Selon Le Devoir, édition du samedi 30 juin 2007, un nouveau sondage mondial indique que les citoyens de 32 des 47 pays interrogés souhaitent un retrait immédiat des troupes de ce pays instable. Dans certains pays très engagés dans le conflit, les résultats sont parfois serrés.
Le sergent Christos Karigiannis était un instructeur militaire. Le 20 juin dernier, en compagnie du soldat Joel Wiebe de l'Alberta, du caporal Stephen Bouzène de Terre-Neuve, le sergent Christos Karigiannis circulait à bord d'un véhicule blindé de type Gator lorsqu'un engin explosif a explosé, environ 40 kilomètres à l'ouest de Kandahar. Ils sont morts tous les trois. Samedi, les populations de leurs patelins assistaient à leurs obsèques respectives.
Le sergent Mac Dougall, membre de la première vague de soldats canadiens déployés en Afghanistan, a dit du sergent Christos Karigiannis : « Il était au courant des enjeux à venir, mais il était plus que disposé à se sacrifier et à risquer sa vie pour son pays et tout membre de sa section ».
Mais pourquoi revenir une nouvelle fois sur la question de l’Afghanistan ?
Parce qu’il y a une semaine, 25 civils, dont neuf femmes et trois enfants, avaient été tués dans des frappes dans cette région de Gereshk dans des bombardements aériens de l'Isaf qui avaient provoqué la colère du président afghan Hamid Karzaï. Au lendemain de cette colère du président afghan, Nicholas Lunt, porte-parole civil de l'ISAF, lui donnait raison : « Il a raison d'être en colère. Nous devons améliorer la façon dont nous opérons ».

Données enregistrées
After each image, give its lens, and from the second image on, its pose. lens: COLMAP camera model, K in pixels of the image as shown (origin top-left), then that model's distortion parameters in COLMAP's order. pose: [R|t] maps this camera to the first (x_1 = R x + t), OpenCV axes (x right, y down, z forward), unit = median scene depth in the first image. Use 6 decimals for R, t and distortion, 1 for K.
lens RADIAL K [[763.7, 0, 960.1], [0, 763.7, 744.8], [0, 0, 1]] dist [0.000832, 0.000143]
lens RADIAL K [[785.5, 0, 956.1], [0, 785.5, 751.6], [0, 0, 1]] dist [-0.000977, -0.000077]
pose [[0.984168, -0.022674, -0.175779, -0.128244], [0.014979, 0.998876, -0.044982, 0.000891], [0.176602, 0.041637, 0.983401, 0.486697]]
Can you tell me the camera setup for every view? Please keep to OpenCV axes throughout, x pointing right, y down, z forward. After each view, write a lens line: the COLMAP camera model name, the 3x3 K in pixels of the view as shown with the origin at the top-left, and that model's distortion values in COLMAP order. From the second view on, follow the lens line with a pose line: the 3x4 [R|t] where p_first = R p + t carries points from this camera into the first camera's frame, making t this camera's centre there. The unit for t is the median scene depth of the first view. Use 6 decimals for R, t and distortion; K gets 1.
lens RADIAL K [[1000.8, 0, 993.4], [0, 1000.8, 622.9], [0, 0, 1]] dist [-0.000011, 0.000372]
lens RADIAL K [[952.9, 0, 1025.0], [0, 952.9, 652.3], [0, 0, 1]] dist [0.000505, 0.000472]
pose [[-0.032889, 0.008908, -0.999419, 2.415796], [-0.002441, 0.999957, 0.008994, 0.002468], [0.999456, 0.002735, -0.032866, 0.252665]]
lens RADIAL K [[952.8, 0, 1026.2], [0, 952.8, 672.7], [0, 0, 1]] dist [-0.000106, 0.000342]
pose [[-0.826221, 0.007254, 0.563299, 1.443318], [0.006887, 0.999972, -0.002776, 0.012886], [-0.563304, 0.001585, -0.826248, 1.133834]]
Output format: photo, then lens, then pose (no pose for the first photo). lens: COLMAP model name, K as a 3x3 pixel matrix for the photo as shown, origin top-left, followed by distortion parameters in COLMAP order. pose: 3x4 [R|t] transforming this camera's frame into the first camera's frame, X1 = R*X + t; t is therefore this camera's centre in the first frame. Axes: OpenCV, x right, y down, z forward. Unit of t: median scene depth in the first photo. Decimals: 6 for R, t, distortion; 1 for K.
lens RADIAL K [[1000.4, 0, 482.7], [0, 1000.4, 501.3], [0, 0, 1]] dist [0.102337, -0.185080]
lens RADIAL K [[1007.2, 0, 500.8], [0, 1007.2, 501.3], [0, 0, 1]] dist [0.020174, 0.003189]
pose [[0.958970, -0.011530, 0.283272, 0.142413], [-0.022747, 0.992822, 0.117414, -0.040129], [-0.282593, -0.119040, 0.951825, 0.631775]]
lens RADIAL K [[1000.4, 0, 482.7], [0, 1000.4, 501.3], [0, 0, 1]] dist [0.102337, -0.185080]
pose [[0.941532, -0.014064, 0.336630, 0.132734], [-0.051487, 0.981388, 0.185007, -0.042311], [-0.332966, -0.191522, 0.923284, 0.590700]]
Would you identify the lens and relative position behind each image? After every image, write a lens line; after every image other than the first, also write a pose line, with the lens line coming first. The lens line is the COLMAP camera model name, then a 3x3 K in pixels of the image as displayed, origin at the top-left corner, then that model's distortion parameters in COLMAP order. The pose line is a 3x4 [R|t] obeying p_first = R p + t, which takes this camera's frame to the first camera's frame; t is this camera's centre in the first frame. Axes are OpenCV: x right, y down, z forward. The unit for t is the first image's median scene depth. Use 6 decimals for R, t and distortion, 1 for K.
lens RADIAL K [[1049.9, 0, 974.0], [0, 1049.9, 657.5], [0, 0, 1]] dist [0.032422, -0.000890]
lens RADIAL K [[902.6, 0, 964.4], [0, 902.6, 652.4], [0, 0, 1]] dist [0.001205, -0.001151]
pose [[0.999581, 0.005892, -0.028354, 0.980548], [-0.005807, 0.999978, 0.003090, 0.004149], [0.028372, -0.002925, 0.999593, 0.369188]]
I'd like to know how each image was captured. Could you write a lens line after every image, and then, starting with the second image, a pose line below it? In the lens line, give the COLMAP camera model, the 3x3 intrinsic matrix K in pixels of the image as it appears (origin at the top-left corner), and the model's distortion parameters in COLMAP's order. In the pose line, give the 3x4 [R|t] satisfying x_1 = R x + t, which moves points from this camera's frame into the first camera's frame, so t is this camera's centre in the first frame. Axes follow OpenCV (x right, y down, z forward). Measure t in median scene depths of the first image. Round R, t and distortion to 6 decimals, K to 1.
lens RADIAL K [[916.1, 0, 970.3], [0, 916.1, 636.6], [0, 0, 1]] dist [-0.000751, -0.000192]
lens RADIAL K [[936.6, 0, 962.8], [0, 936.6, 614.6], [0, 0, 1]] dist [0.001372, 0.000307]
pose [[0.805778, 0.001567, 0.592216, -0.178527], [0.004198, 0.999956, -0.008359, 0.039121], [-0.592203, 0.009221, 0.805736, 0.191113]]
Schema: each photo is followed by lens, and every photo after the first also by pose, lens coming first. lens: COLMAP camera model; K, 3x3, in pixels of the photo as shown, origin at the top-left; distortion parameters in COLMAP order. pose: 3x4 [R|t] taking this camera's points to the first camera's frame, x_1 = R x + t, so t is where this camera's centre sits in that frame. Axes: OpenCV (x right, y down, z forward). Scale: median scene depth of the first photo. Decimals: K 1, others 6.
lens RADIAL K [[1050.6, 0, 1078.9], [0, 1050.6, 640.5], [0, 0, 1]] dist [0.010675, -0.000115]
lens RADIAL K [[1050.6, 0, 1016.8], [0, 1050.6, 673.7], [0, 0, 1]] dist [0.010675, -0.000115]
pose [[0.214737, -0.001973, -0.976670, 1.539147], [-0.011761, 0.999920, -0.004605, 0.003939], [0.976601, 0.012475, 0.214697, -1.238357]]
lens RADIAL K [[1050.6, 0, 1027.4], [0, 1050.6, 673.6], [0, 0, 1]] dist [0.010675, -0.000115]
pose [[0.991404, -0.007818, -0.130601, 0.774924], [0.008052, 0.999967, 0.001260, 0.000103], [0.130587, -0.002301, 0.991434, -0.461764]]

• [EXERCICE 1] Recopiez le passage depuis « Selon Le Devoir, édition » jusqu'à « sont parfois serrés. ».
• [EXERCICE 2]
Répondez à ces questions d'après le passage :
(a) Combien de pays ont été interrogés lors du sondage mondial ?
(b) À quelle distance de Kandahar, et dans quelle direction, l'engin explosif a-t-il explosé ?
(c) Combien de civils ont été tués dans les frappes aériennes près de Gereshk ?
Appuyez-vous uniquement sur le passage.

• [RÉPONSE ATTENDUE 1]
Selon Le Devoir, édition du samedi 30 juin 2007, un nouveau sondage mondial indique que les citoyens de 32 des 47 pays interrogés souhaitent un retrait immédiat des troupes de ce pays instable. Dans certains pays très engagés dans le conflit, les résultats sont parfois serrés.

• [RÉPONSE ATTENDUE 2]
(a) 47 pays.
(b) Environ 40 kilomètres à l'ouest de Kandahar.
(c) 25 civils, dont neuf femmes et trois enfants.